■ EXCERPT PROVIDED:
--Lael Ewy
Another way of
thinking about money is as an expression of what we find valuable. We
invest, in the form of wages and spending, in those things we care
about, and we ignore or divest from those we don't.
In this respect,
certain parts of our economy, such as energy, real-estate,
technology, and money itself (in the form of finance), would seem to
track fairly well with our expressed values. These industries are
generally fairly robust and salaries within them fairly high.
But for a nation
that claims to be all about “family values,” we fall very short,
if measured in how we spend. While public schools are large parts of
most state budgets, they pale in comparison to what we collectively
spend on entertainment, and compared to entertainers, teachers are
poorly paid. The elderly and preschool-age children are taken care of
by some of the lowest-paid workers there are, when that work is paid.
For the most part, it isn't, being taken on by parents or
grandparents, as even the relatively low wages of childcare are still
too high for most of us to pay out of pocket.
We're happy to pay
entertainers exorbitant salaries for mediocre work, yet we expect
artists who have spent years perfecting their craft to work for free.

■ TO BE DONE:
1 > According to the piece on money and values, why is most care for the elderly and for preschool-age children unpaid? Answer in one to three sentences.
2 > Reproduce the passage from the piece on money and values, starting with "But for a nation" and going on through "out of pocket.".
The lines after this point aren't needed.

■ MATERIAL SUPPLIED:

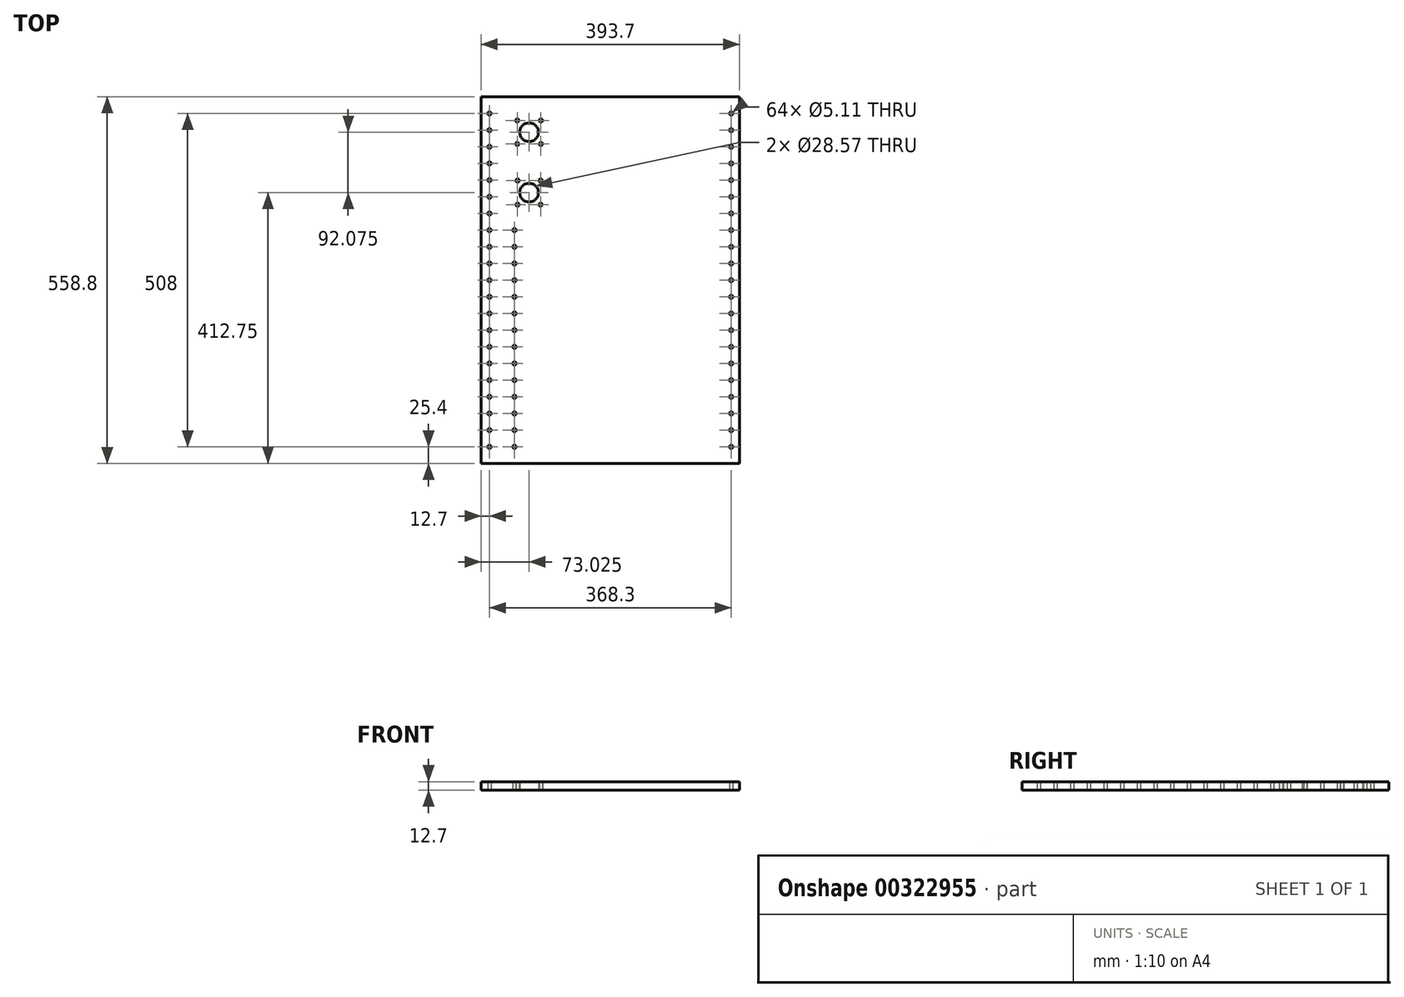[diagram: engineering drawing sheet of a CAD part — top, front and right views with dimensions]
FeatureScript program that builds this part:
annotation { "Feature Type Name" : "Feature", "Feature Type Description" : "" }
export const myFeature = defineFeature(function(context is Context, id is Id, definition is map)
    precondition{}
    {
        {
            var Q0;
            Q0=qCreatedBy(makeId("Top.planeOp"),FACE);
            var sketch = newSketch(context, id + "F0", { "sketchPlane" : qUnion([Q0])});
            skLineSegment(sketch, "E0.bottom", {"start": v(196.85, -279.4) * mm, "end": v(-196.85, -279.4) * mm});
            skLineSegment(sketch, "E0.top", {"start": v(196.85, 279.4) * mm, "end": v(-196.85, 279.4) * mm});
            skLineSegment(sketch, "E0.left", {"start": v(196.85, -279.4) * mm, "end": v(196.85, 279.4) * mm});
            skLineSegment(sketch, "E0.right", {"start": v(-196.85, -279.4) * mm, "end": v(-196.85, 279.4) * mm});
            skPoint(sketch, "E0.middle", {"position": v(0, 0) * mm});
            skLineSegment(sketch, "E1.bottom", {"start": v(196.85, 279.4) * mm, "end": v(171.45, 279.4) * mm});
            skLineSegment(sketch, "E1.top", {"start": v(196.85, -279.4) * mm, "end": v(171.45, -279.4) * mm});
            skLineSegment(sketch, "E1.left", {"start": v(196.85, 279.4) * mm, "end": v(196.85, -279.4) * mm});
            skLineSegment(sketch, "E1.right", {"start": v(171.45, 279.4) * mm, "end": v(171.45, -279.4) * mm, "construction": true});
            skLineSegment(sketch, "E2.bottom", {"start": v(-196.85, 279.4) * mm, "end": v(-171.45, 279.4) * mm});
            skLineSegment(sketch, "E2.top", {"start": v(-196.85, -279.4) * mm, "end": v(-171.45, -279.4) * mm});
            skLineSegment(sketch, "E2.left", {"start": v(-196.85, 279.4) * mm, "end": v(-196.85, -279.4) * mm});
            skCircle(sketch, "E3", {"center": v(-123.83, 225.43) * mm, "radius": 41.28 * mm, "construction": true});
            skCircle(sketch, "E4", {"center": v(-123.83, 133.35) * mm, "radius": 38.1 * mm, "construction": true});
            skLineSegment(sketch, "E5", {"start": v(-171.45, 279.4) * mm, "end": v(-171.45, 88.9) * mm, "construction": true});
            skLineSegment(sketch, "E6", {"start": v(-171.45, 88.9) * mm, "end": v(-133.35, 88.9) * mm, "construction": true});
            skLineSegment(sketch, "E7", {"start": v(-133.35, 88.9) * mm, "end": v(-133.35, -279.4) * mm, "construction": true});
            skLineSegment(sketch, "E8", {"start": v(-133.35, -279.4) * mm, "end": v(-158.75, -279.4) * mm});
            skLineSegment(sketch, "E9", {"start": v(-158.75, -279.4) * mm, "end": v(-158.75, 63.5) * mm, "construction": true});
            skLineSegment(sketch, "E10", {"start": v(-158.75, 63.5) * mm, "end": v(-171.45, 63.5) * mm, "construction": true});
            skCircle(sketch, "E11", {"center": v(184.15, 254) * mm, "radius": 2.55 * mm});
            skCircle(sketch, "E12.1.0.0", {"center": v(184.15, 228.6) * mm, "radius": 2.55 * mm});
            skCircle(sketch, "E12.2.0.0", {"center": v(184.15, 203.2) * mm, "radius": 2.55 * mm});
            skCircle(sketch, "E12.3.0.0", {"center": v(184.15, 177.8) * mm, "radius": 2.55 * mm});
            skCircle(sketch, "E12.4.0.0", {"center": v(184.15, 152.4) * mm, "radius": 2.55 * mm});
            skCircle(sketch, "E12.5.0.0", {"center": v(184.15, 127) * mm, "radius": 2.55 * mm});
            skCircle(sketch, "E12.6.0.0", {"center": v(184.15, 101.6) * mm, "radius": 2.55 * mm});
            skCircle(sketch, "E12.7.0.0", {"center": v(184.15, 76.2) * mm, "radius": 2.55 * mm});
            skCircle(sketch, "E12.8.0.0", {"center": v(184.15, 50.8) * mm, "radius": 2.55 * mm});
            skCircle(sketch, "E12.9.0.0", {"center": v(184.15, 25.4) * mm, "radius": 2.55 * mm});
            skCircle(sketch, "E12.10.0.0", {"center": v(184.15, 0) * mm, "radius": 2.55 * mm});
            skCircle(sketch, "E12.11.0.0", {"center": v(184.15, -25.4) * mm, "radius": 2.55 * mm});
            skCircle(sketch, "E12.12.0.0", {"center": v(184.15, -50.8) * mm, "radius": 2.55 * mm});
            skCircle(sketch, "E12.13.0.0", {"center": v(184.15, -76.2) * mm, "radius": 2.55 * mm});
            skCircle(sketch, "E12.14.0.0", {"center": v(184.15, -101.6) * mm, "radius": 2.55 * mm});
            skCircle(sketch, "E12.15.0.0", {"center": v(184.15, -127) * mm, "radius": 2.55 * mm});
            skCircle(sketch, "E12.16.0.0", {"center": v(184.15, -152.4) * mm, "radius": 2.55 * mm});
            skCircle(sketch, "E12.17.0.0", {"center": v(184.15, -177.8) * mm, "radius": 2.55 * mm});
            skCircle(sketch, "E12.18.0.0", {"center": v(184.15, -203.2) * mm, "radius": 2.55 * mm});
            skCircle(sketch, "E12.19.0.0", {"center": v(184.15, -228.6) * mm, "radius": 2.55 * mm});
            skCircle(sketch, "E12.20.0.0", {"center": v(184.15, -254) * mm, "radius": 2.55 * mm});
            skLineSegment(sketch, "E12.direction1", {"start": v(184.15, 254) * mm, "end": v(184.15, 228.6) * mm, "construction": true});
            skCircle(sketch, "E13", {"center": v(-184.15, 254) * mm, "radius": 2.55 * mm});
            skCircle(sketch, "E14.1.0.0", {"center": v(-184.15, 228.6) * mm, "radius": 2.55 * mm});
            skCircle(sketch, "E14.2.0.0", {"center": v(-184.15, 203.2) * mm, "radius": 2.55 * mm});
            skCircle(sketch, "E14.3.0.0", {"center": v(-184.15, 177.8) * mm, "radius": 2.55 * mm});
            skCircle(sketch, "E14.4.0.0", {"center": v(-184.15, 152.4) * mm, "radius": 2.55 * mm});
            skCircle(sketch, "E14.5.0.0", {"center": v(-184.15, 127) * mm, "radius": 2.55 * mm});
            skCircle(sketch, "E14.6.0.0", {"center": v(-184.15, 101.6) * mm, "radius": 2.55 * mm});
            skCircle(sketch, "E14.7.0.0", {"center": v(-184.15, 76.2) * mm, "radius": 2.55 * mm});
            skCircle(sketch, "E14.8.0.0", {"center": v(-184.15, 50.8) * mm, "radius": 2.55 * mm});
            skCircle(sketch, "E14.9.0.0", {"center": v(-184.15, 25.4) * mm, "radius": 2.55 * mm});
            skCircle(sketch, "E14.10.0.0", {"center": v(-184.15, 0) * mm, "radius": 2.55 * mm});
            skCircle(sketch, "E14.11.0.0", {"center": v(-184.15, -25.4) * mm, "radius": 2.55 * mm});
            skCircle(sketch, "E14.12.0.0", {"center": v(-184.15, -50.8) * mm, "radius": 2.55 * mm});
            skCircle(sketch, "E14.13.0.0", {"center": v(-184.15, -76.2) * mm, "radius": 2.55 * mm});
            skCircle(sketch, "E14.14.0.0", {"center": v(-184.15, -101.6) * mm, "radius": 2.55 * mm});
            skCircle(sketch, "E14.15.0.0", {"center": v(-184.15, -127) * mm, "radius": 2.55 * mm});
            skCircle(sketch, "E14.16.0.0", {"center": v(-184.15, -152.4) * mm, "radius": 2.55 * mm});
            skCircle(sketch, "E14.17.0.0", {"center": v(-184.15, -177.8) * mm, "radius": 2.55 * mm});
            skCircle(sketch, "E14.18.0.0", {"center": v(-184.15, -203.2) * mm, "radius": 2.55 * mm});
            skCircle(sketch, "E14.19.0.0", {"center": v(-184.15, -228.6) * mm, "radius": 2.55 * mm});
            skCircle(sketch, "E14.20.0.0", {"center": v(-184.15, -254) * mm, "radius": 2.55 * mm});
            skLineSegment(sketch, "E14.direction1", {"start": v(-184.15, 254) * mm, "end": v(-184.15, 228.6) * mm, "construction": true});
            skCircle(sketch, "E15", {"center": v(-146.05, 76.2) * mm, "radius": 2.55 * mm});
            skCircle(sketch, "E16.1.0.0", {"center": v(-146.05, 50.8) * mm, "radius": 2.55 * mm});
            skCircle(sketch, "E16.2.0.0", {"center": v(-146.05, 25.4) * mm, "radius": 2.55 * mm});
            skCircle(sketch, "E16.3.0.0", {"center": v(-146.05, 0) * mm, "radius": 2.55 * mm});
            skCircle(sketch, "E16.4.0.0", {"center": v(-146.05, -25.4) * mm, "radius": 2.55 * mm});
            skCircle(sketch, "E16.5.0.0", {"center": v(-146.05, -50.8) * mm, "radius": 2.55 * mm});
            skCircle(sketch, "E16.6.0.0", {"center": v(-146.05, -76.2) * mm, "radius": 2.55 * mm});
            skCircle(sketch, "E16.7.0.0", {"center": v(-146.05, -101.6) * mm, "radius": 2.55 * mm});
            skCircle(sketch, "E16.8.0.0", {"center": v(-146.05, -127) * mm, "radius": 2.55 * mm});
            skCircle(sketch, "E16.9.0.0", {"center": v(-146.05, -152.4) * mm, "radius": 2.55 * mm});
            skCircle(sketch, "E16.10.0.0", {"center": v(-146.05, -177.8) * mm, "radius": 2.55 * mm});
            skCircle(sketch, "E16.11.0.0", {"center": v(-146.05, -203.2) * mm, "radius": 2.55 * mm});
            skCircle(sketch, "E16.12.0.0", {"center": v(-146.05, -228.6) * mm, "radius": 2.55 * mm});
            skCircle(sketch, "E16.13.0.0", {"center": v(-146.05, -254) * mm, "radius": 2.55 * mm});
            skLineSegment(sketch, "E16.direction1", {"start": v(-146.05, 76.2) * mm, "end": v(-146.05, 50.8) * mm, "construction": true});
            skCircle(sketch, "E17", {"center": v(-123.83, 225.43) * mm, "radius": 14.29 * mm});
            skCircle(sketch, "E18", {"center": v(-123.83, 133.35) * mm, "radius": 14.29 * mm});
            skLineSegment(sketch, "E19.bottom", {"start": v(-105.76, 207.57) * mm, "end": v(-141.9, 207.57) * mm, "construction": true});
            skLineSegment(sketch, "E19.top", {"start": v(-105.76, 243.28) * mm, "end": v(-141.9, 243.28) * mm, "construction": true});
            skLineSegment(sketch, "E19.left", {"start": v(-105.76, 207.57) * mm, "end": v(-105.76, 243.28) * mm, "construction": true});
            skLineSegment(sketch, "E19.right", {"start": v(-141.9, 207.57) * mm, "end": v(-141.9, 243.28) * mm, "construction": true});
            skLineSegment(sketch, "E20.bottom", {"start": v(-106.3, 114.97) * mm, "end": v(-141.35, 114.97) * mm, "construction": true});
            skLineSegment(sketch, "E20.top", {"start": v(-106.3, 151.73) * mm, "end": v(-141.35, 151.73) * mm, "construction": true});
            skLineSegment(sketch, "E20.left", {"start": v(-106.3, 114.97) * mm, "end": v(-106.3, 151.73) * mm, "construction": true});
            skLineSegment(sketch, "E20.right", {"start": v(-141.35, 114.97) * mm, "end": v(-141.35, 151.73) * mm, "construction": true});
            skCircle(sketch, "E21", {"center": v(-141.9, 243.28) * mm, "radius": 2.55 * mm});
            skCircle(sketch, "E22", {"center": v(-105.76, 243.28) * mm, "radius": 2.55 * mm});
            skCircle(sketch, "E23", {"center": v(-141.9, 207.57) * mm, "radius": 2.55 * mm});
            skCircle(sketch, "E24", {"center": v(-105.76, 207.57) * mm, "radius": 2.55 * mm});
            skCircle(sketch, "E25", {"center": v(-141.35, 151.73) * mm, "radius": 2.55 * mm});
            skCircle(sketch, "E26", {"center": v(-106.3, 151.73) * mm, "radius": 2.55 * mm});
            skCircle(sketch, "E27", {"center": v(-106.3, 114.97) * mm, "radius": 2.55 * mm});
            skCircle(sketch, "E28", {"center": v(-141.35, 114.97) * mm, "radius": 2.55 * mm});
            skSolve(sketch);
        }
        {
            var Q0;
            Q0=makeQuery(id+"F0.imprint","IMPRINT",FACE,{"disambiguationData":[TD([[makeQuery(id+"F0.imprint","IMPRINT",EDGE,{"derivedFrom":sQuery(id+"F0.wireOp",EDGE,"E0.top")}),1.0]])]});
            extrude(context, id + "F1", {"entities" : qUnion([Q0]), "depth" : 12.7 * mm});
        }
    });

■ TASK RESULTS:
1 > Most of that care is done by parents or grandparents without pay. Even the fairly low wages of childcare are still more than most people can afford to pay out of pocket.

2 >
But for a nation
that claims to be all about “family values,” we fall very short,
if measured in how we spend. While public schools are large parts of
most state budgets, they pale in comparison to what we collectively
spend on entertainment, and compared to entertainers, teachers are
poorly paid. The elderly and preschool-age children are taken care of
by some of the lowest-paid workers there are, when that work is paid.
For the most part, it isn't, being taken on by parents or
grandparents, as even the relatively low wages of childcare are still
too high for most of us to pay out of pocket.